(Problem statement)
Any picture in the listing is left out of the copy; all else is duplicated exactly.

(Recorded information)
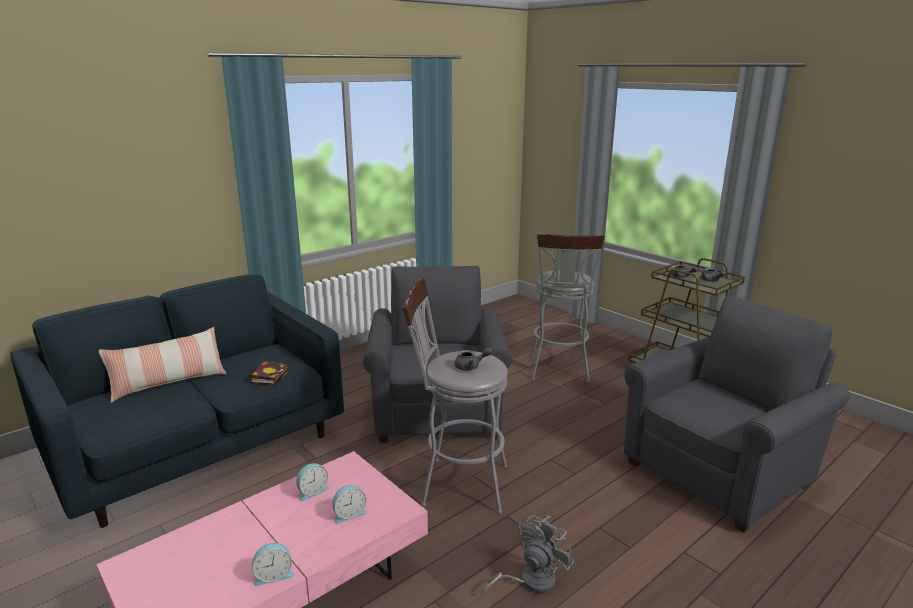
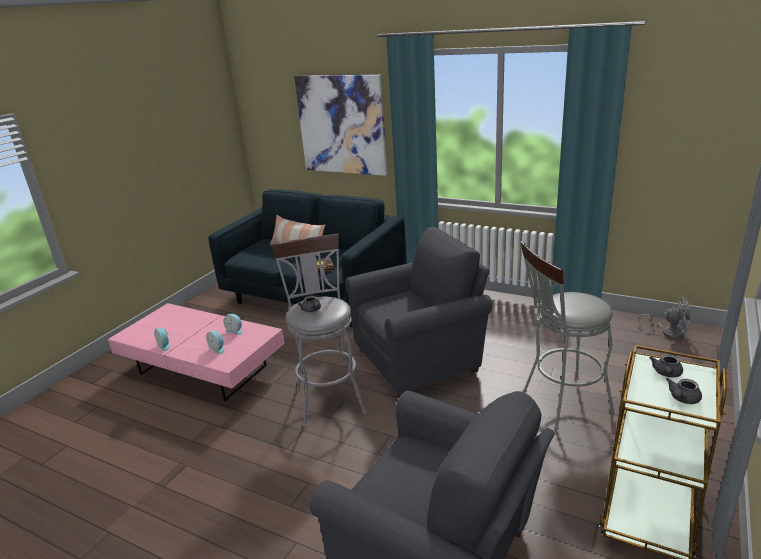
camera: 70 degrees right, 5 degrees up
grey fan [480,515,574,596] -> grey fan moved to [638,297,690,339]
none -> picture [294,75,387,176]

(Written answer)
camera: 70 degrees right, 5 degrees up
grey fan [480,515,574,596] -> grey fan moved to [638,297,690,339]
none -> picture [294,75,387,176]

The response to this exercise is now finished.